Spazio satira
Il quadro
30.09.2022 - 16:00
Scarsa fedeltà ai partiti, caratterizzata da una estrema fragilità del senso di appartenenza ad una o ad altra forza politica; scelte orientate dalla propria condizione sociale; tramonto dell'ideologismo. Sono gli scenari che emergono dal rapporto dell'istituto di ricerca Ixè, elaborato a poche ore dal voto, ottenuto confrontando e riproporzionando i dati di 2.421 interviste con il risultato delle elezioni politiche del 2018 e del 2022 e delle elezioni europee del 2019.
Fornendo una miniera di informazioni utili, l'istituto ha confrontato i flussi di voto calcolando quanto si siano spostati da un partito all'altro, da e verso l'astensione, e quanto si siano divisi in base alle direttrici del sesso, dell'età, delle condizioni economiche, dell'appartenenza politica e di quella religiosa. Ne emerge un ritratto che smentisce molti dei luoghi comuni sull'elettorato e sulla rappresentanza ascoltati durante i mesi di campagna elettorale.
Uno dei primi dati interessanti che balzano all'attenzione, analizzando i flussi di voto, è la scarsa fedeltà ai partiti. Ci si potrebbe aspettare che percentuali molto alte di chi ha votato un certo partito nel 2018 abbiano votato lo stesso partito nel 2022, invece no. L'unico elettorato che ha dimostrato fedeltà è quello di Fratelli d'Italia, che all'84% ha votato nuovamente per la compagine di Giorgia Meloni. Per tutti gli altri, prevalgono fluidità e mobilità: solo il 32,2% di chi aveva votato Movimento 5 Stelle nel 2018, meno di una persona su tre, ha confermato il suo voto. Un altro terzo ha preferito astenersi, il 9% ha scelto Fratelli d'Italia. Anche nel Pd, solo la metà degli elettori del 2018 (il 54,4%) ha confermato la preferenza nel 2022. Un 10% circa ha votato per Azione/Italia Viva, ma il 22% si è astenuto. Importante, invece, il travaso di voti dalla Lega a FdI: quest'ultimo strappa infatti a Salvini il 44% dei voti leghisti del 2018. Meno sbalorditivo ma comunque importante il travaso da Forza Italia: circa un terzo degli elettori di Berlusconi del 2018 ha votato per Meloni, il 7,4% ha votato Azione, e il 18,7% ha scelto di non votare.

DATI IN INGRESSO:
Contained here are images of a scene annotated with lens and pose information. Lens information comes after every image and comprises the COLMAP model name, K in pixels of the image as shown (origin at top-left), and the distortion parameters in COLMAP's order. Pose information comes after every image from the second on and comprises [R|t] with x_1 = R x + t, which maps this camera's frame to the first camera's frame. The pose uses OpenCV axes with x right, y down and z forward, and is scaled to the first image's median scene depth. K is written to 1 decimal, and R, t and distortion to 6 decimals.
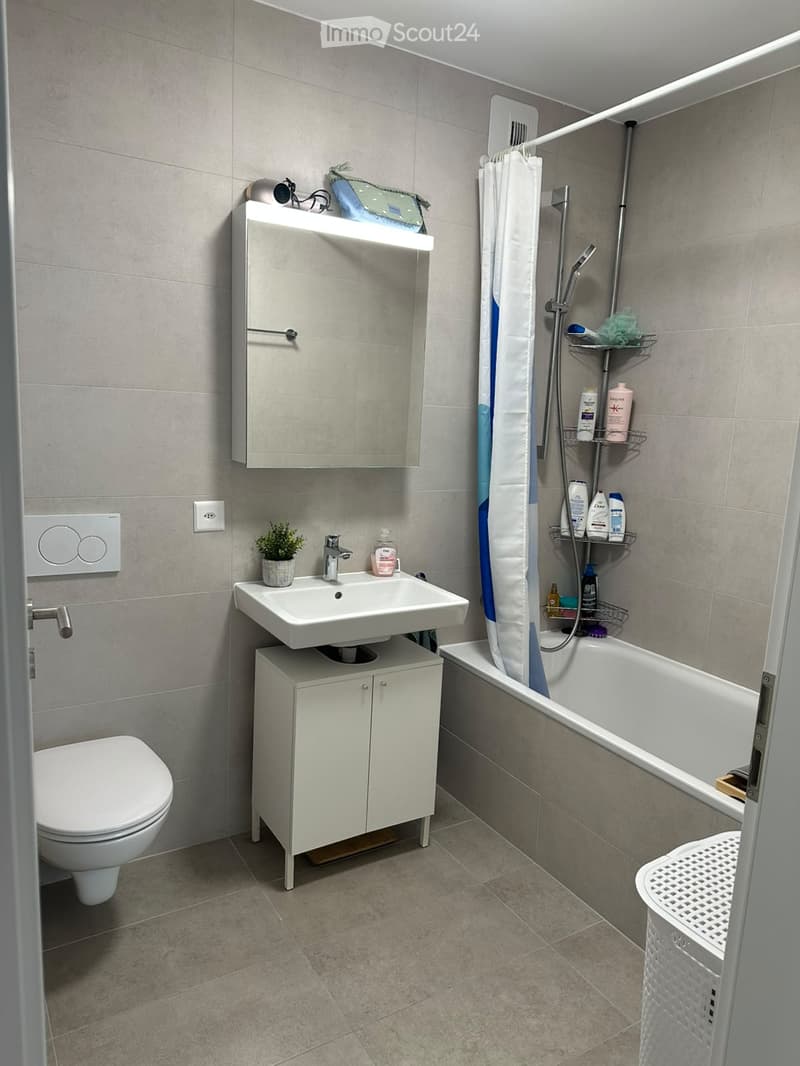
lens RADIAL K [[750.1, 0, 400.0], [0, 750.1, 533.0], [0, 0, 1]] dist [0.037219, -0.181129]
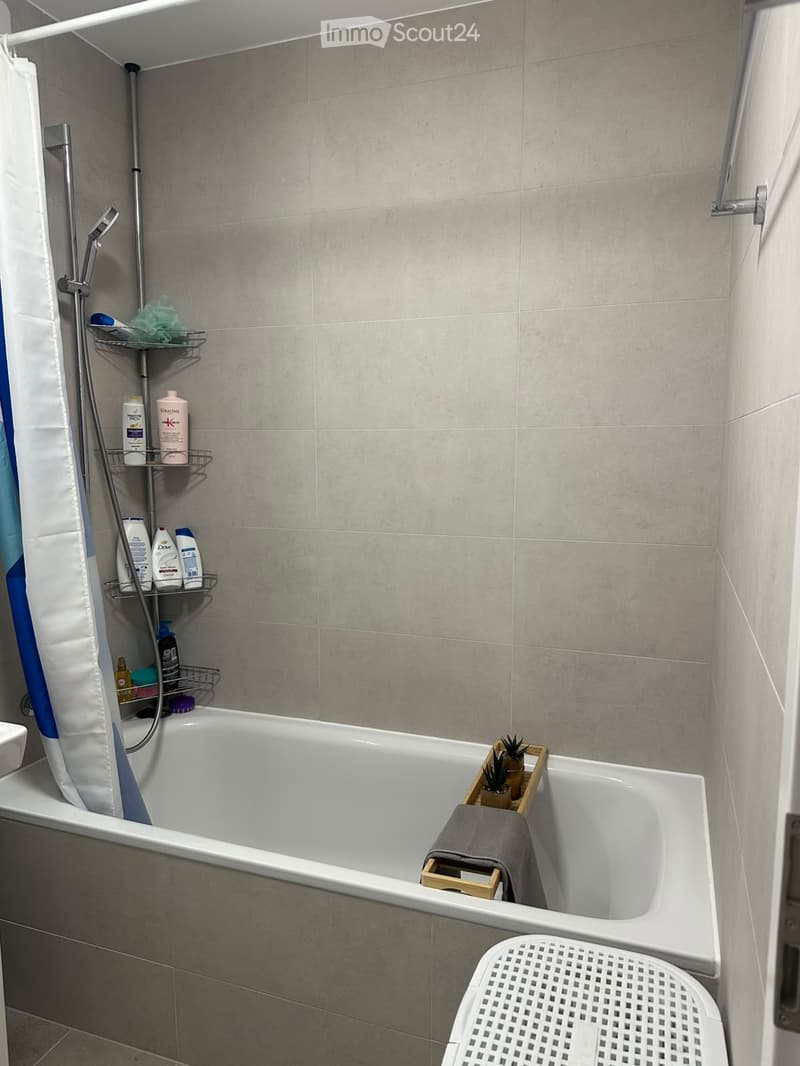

CONSEGNA:
Ricopia parola per parola l'intero articolo sui flussi di voto, dalla prima all'ultima riga.

RISULTATO:
Spazio satira
Il quadro
30.09.2022 - 16:00
Scarsa fedeltà ai partiti, caratterizzata da una estrema fragilità del senso di appartenenza ad una o ad altra forza politica; scelte orientate dalla propria condizione sociale; tramonto dell'ideologismo. Sono gli scenari che emergono dal rapporto dell'istituto di ricerca Ixè, elaborato a poche ore dal voto, ottenuto confrontando e riproporzionando i dati di 2.421 interviste con il risultato delle elezioni politiche del 2018 e del 2022 e delle elezioni europee del 2019.
Fornendo una miniera di informazioni utili, l'istituto ha confrontato i flussi di voto calcolando quanto si siano spostati da un partito all'altro, da e verso l'astensione, e quanto si siano divisi in base alle direttrici del sesso, dell'età, delle condizioni economiche, dell'appartenenza politica e di quella religiosa. Ne emerge un ritratto che smentisce molti dei luoghi comuni sull'elettorato e sulla rappresentanza ascoltati durante i mesi di campagna elettorale.
Uno dei primi dati interessanti che balzano all'attenzione, analizzando i flussi di voto, è la scarsa fedeltà ai partiti. Ci si potrebbe aspettare che percentuali molto alte di chi ha votato un certo partito nel 2018 abbiano votato lo stesso partito nel 2022, invece no. L'unico elettorato che ha dimostrato fedeltà è quello di Fratelli d'Italia, che all'84% ha votato nuovamente per la compagine di Giorgia Meloni. Per tutti gli altri, prevalgono fluidità e mobilità: solo il 32,2% di chi aveva votato Movimento 5 Stelle nel 2018, meno di una persona su tre, ha confermato il suo voto. Un altro terzo ha preferito astenersi, il 9% ha scelto Fratelli d'Italia. Anche nel Pd, solo la metà degli elettori del 2018 (il 54,4%) ha confermato la preferenza nel 2022. Un 10% circa ha votato per Azione/Italia Viva, ma il 22% si è astenuto. Importante, invece, il travaso di voti dalla Lega a FdI: quest'ultimo strappa infatti a Salvini il 44% dei voti leghisti del 2018. Meno sbalorditivo ma comunque importante il travaso da Forza Italia: circa un terzo degli elettori di Berlusconi del 2018 ha votato per Meloni, il 7,4% ha votato Azione, e il 18,7% ha scelto di non votare.